Entonces preguntome –entendet la palabra–:

¿cuánto dáis? Y le dixe: cuanto amor te badaje,

que el que ha los dineros siempre es de sy comprante,

muestra la miembresía, non enseñas non vendes.

Ay, vivo desdentonces empeñando la tynta

y muchos nochariegos afanes hame dados

bien cumplidas las nalgas de aquestas culiandanzas.

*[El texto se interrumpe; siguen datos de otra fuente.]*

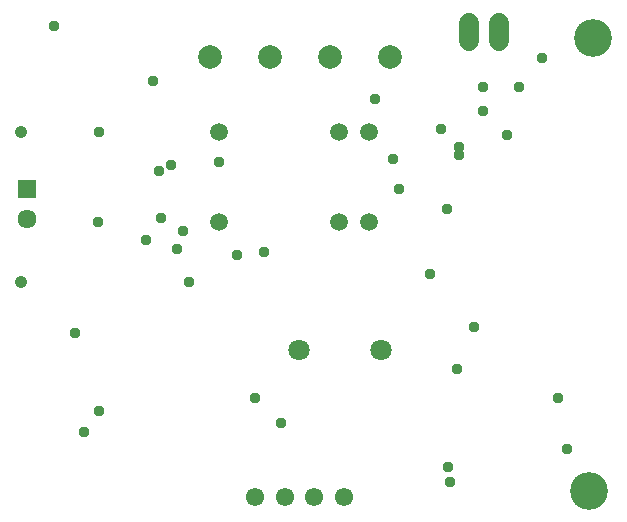
<source format=gbr>
G04 EAGLE Gerber RS-274X export*
G75*
%MOMM*%
%FSLAX34Y34*%
%LPD*%
%INSoldermask Bottom*%
%IPPOS*%
%AMOC8*
5,1,8,0,0,1.08239X$1,22.5*%
G01*
G04 Define Apertures*
%ADD10C,3.203200*%
%ADD11C,2.003200*%
%ADD12C,1.803200*%
%ADD13C,1.053200*%
%ADD14C,1.551200*%
%ADD15C,1.511200*%
%ADD16C,1.727200*%
%ADD17R,1.611200X1.611200*%
%ADD18C,1.611200*%
%ADD19C,0.959600*%
D10*
X540362Y549608D03*
X536942Y166225D03*
D11*
X368300Y533400D03*
X317500Y533400D03*
X266700Y533400D03*
X215900Y533400D03*
D12*
X290882Y285242D03*
X360882Y285242D03*
D13*
X55880Y469900D03*
D14*
X254000Y160528D03*
X279000Y160528D03*
X304000Y160528D03*
X329000Y160528D03*
D15*
X223520Y393700D03*
X325120Y393700D03*
X350520Y393700D03*
X350520Y469900D03*
X325120Y469900D03*
X223520Y469900D03*
D13*
X55880Y342900D03*
D16*
X434848Y547116D02*
X434848Y562356D01*
X460248Y562356D02*
X460248Y547116D01*
D17*
X60960Y421232D03*
D18*
X60960Y396232D03*
D19*
X223520Y444500D03*
X477520Y508000D03*
X426720Y457200D03*
X426720Y450216D03*
X83820Y559336D03*
X121019Y393700D03*
X198120Y342900D03*
X109220Y215900D03*
X172720Y436880D03*
X182880Y441960D03*
X238760Y365760D03*
X161659Y378460D03*
X510540Y244602D03*
X417158Y186182D03*
X419100Y173482D03*
X355600Y497840D03*
X411480Y472440D03*
X467360Y467360D03*
X254000Y244348D03*
X276098Y223266D03*
X121920Y233680D03*
X402314Y349272D03*
X101600Y299720D03*
X167640Y513080D03*
X447040Y508000D03*
X261620Y368300D03*
X121920Y469900D03*
X424688Y268986D03*
X416757Y404503D03*
X187960Y370840D03*
X375920Y421640D03*
X174244Y397002D03*
X439420Y304800D03*
X518160Y201422D03*
X193040Y386080D03*
X370840Y447040D03*
X496570Y532638D03*
X447040Y487680D03*
M02*

</source>
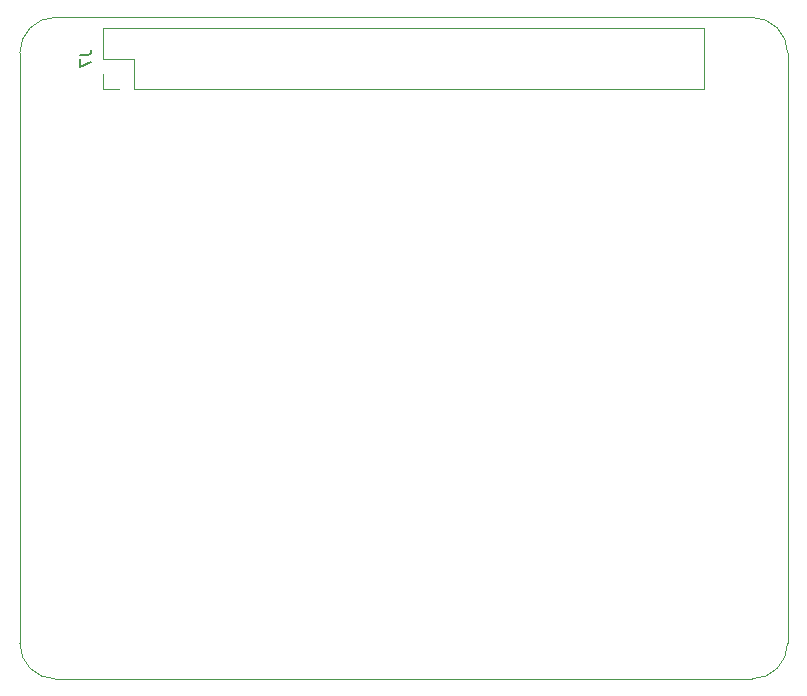
<source format=gbr>
%TF.GenerationSoftware,KiCad,Pcbnew,5.1.4-e60b266~84~ubuntu18.04.1*%
%TF.CreationDate,2019-11-04T19:33:46+01:00*%
%TF.ProjectId,FHSHat,46485348-6174-42e6-9b69-6361645f7063,rev?*%
%TF.SameCoordinates,Original*%
%TF.FileFunction,Legend,Bot*%
%TF.FilePolarity,Positive*%
%FSLAX46Y46*%
G04 Gerber Fmt 4.6, Leading zero omitted, Abs format (unit mm)*
G04 Created by KiCad (PCBNEW 5.1.4-e60b266~84~ubuntu18.04.1) date 2019-11-04 19:33:46*
%MOMM*%
%LPD*%
G04 APERTURE LIST*
%ADD10C,0.100000*%
%ADD11C,0.120000*%
%ADD12C,0.150000*%
G04 APERTURE END LIST*
D10*
X78546356Y-63817611D02*
X78546356Y-113817611D01*
X78546356Y-63817611D02*
G75*
G02X81546356Y-60817611I3000000J0D01*
G01*
X140546356Y-60817611D02*
X81546356Y-60817611D01*
X140546356Y-60817611D02*
G75*
G02X143546356Y-63817611I0J-3000000D01*
G01*
X143546356Y-113817611D02*
X143546356Y-63817611D01*
X81546356Y-116817611D02*
G75*
G02X78546356Y-113817611I0J3000000D01*
G01*
X81546356Y-116817611D02*
X140546356Y-116817611D01*
X143546351Y-113822847D02*
G75*
G02X140546356Y-116817611I-2999995J5236D01*
G01*
D11*
X85590000Y-65590000D02*
X85590000Y-66920000D01*
X85590000Y-66920000D02*
X86920000Y-66920000D01*
X85590000Y-64320000D02*
X88190000Y-64320000D01*
X88190000Y-64320000D02*
X88190000Y-66920000D01*
X88190000Y-66920000D02*
X136510000Y-66920000D01*
X136510000Y-61720000D02*
X136510000Y-66920000D01*
X85590000Y-61720000D02*
X136510000Y-61720000D01*
X85590000Y-61720000D02*
X85590000Y-64320000D01*
D12*
X83602380Y-63986666D02*
X84316666Y-63986666D01*
X84459523Y-63939047D01*
X84554761Y-63843809D01*
X84602380Y-63700952D01*
X84602380Y-63605714D01*
X83602380Y-64367619D02*
X83602380Y-65034285D01*
X84602380Y-64605714D01*
M02*

</source>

La cueva noche arrea ovejas descarriadas.

Yo pastoreo ovejas

con aparejamiento. (Bohórquez 352)

 

 El libro póstumo de Abigael Bohórquez, Poesida es doloroso, escrito desde una sentencia de muerte. Sus giros lingüísticos así como la sorpresa que nos asalta, verso a verso, en el corazón contrito, son sólo uno de los indicadores de la calidad de esta poesía:

 

Cuando ya hube roído pan familiar

untado de abstinencia,

y hube bebido agua de fosa séptica

donde orinan las bestias;

y robado a hurtadillas

tortilla y sal y huesos

de las cenadurías;

y caminado a pie calles y calles,

sin nómina,

levantando colillas de cigarros;

y hubime detenido en los destazaderos

ladrando como perro sin dueño,

suelo al cielo, mirando a los abastecidos.

Cuando ya hube sentido

en pleno vientre el hueco

resquebrajado y yermo

del hontanar vacío,

y metido las manos a los bolsillos locos

y, aún así, levantando la frágil ayunanza

del alma en claro,

me conformo, me he dicho:

Dios asiste, y espero.

Cuando ya hube saboreado

sexo y carne y entraña.

y vendido mi cuerpo en los subastaderos,

cuando hube paladeado

boca, lengua y pistilo,

y comprado el amor entre vendimiadores,

cuando hube devorado

ave y pez y rizoma

y cuadrúpedo y hoja

y sentado a la mesa alba y sofisticada

y dormido en recámara amurallada de oro,

y gustado y tactado y haber visto y oído,

me conformo, me he dicho:

Dios asiste. Y camino.

Cuando ya hube salido

de cárceles, burdeles, montepíos, deliquios,

confesionarios, trueques, bonanzas, altibajos,

elíxires, destierros, desprestigios, miseria,

extorsiones, poesía, encumbramientos, gracia,

me conformo, me he dicho:

Dios asiste. Y acato.

Por eso, ahora lejos

de lo que fue mi casa,

mi solar por treinta años,

mi heredad amantísima,

mis palomas, mis libros,

mis árboles, mi niño,

mis perras, mis volcanes,

mis quehaceres, la chofi,

sólo escribo a pesares:

Dios me asiste.

Y confío.

Y de repente, el SIDA.

¿Por qué este mal de muerte en esta playa vieja

ya de sí moridero y desamores,

en esta costra antigua

a diario levantada y revivida,

en esta pobre hombruna

de suyo empobrecida y extenuada

por la raza baldía? Sida.

Qué palabra tan honda

que encoge el corazón

y nos lo aprieta.

Afuera, al sol,

juguetean los niños, agrio viento,

con un barco menudo

en mar revuelto.

 

 


[1] Mario Bojórquez introduce el término “prosa de Guadalajara” para dar cuenta del estilo con que escribían los poetas siguiendo a Esquinca. Lo define de la siguiente manera: “La prosa de Guadalajara que recupera con fortuna el aporte de tres autores fundamentales de la narrativa nacional: Agustín Yánez, Juan Rulfo y Juan José Arreola, con vínculos concretos hacia ciertas maneras francesas de expresión posteriores a las vanguardias, como el poema objeto, y que en su vertiente más pura refiere a la tradición oriental de la poesía tan cara a Paz y sus seguidores”. En algún punto, la poesía de la prosa de Guadalajara se identificó con “la poesía del lenguaje” y posteriormente con “el neobarroco”, y aún con la poesía de corte experimental, al grado de que además de asimilar una estética aparentemente común urdió a su alrededor una red de poder cultural que aseguró para sí distintos medios de legitimación literaria como asignación de recursos institucionales, publicación en las editoriales y revistas de mayor prestigio, etc.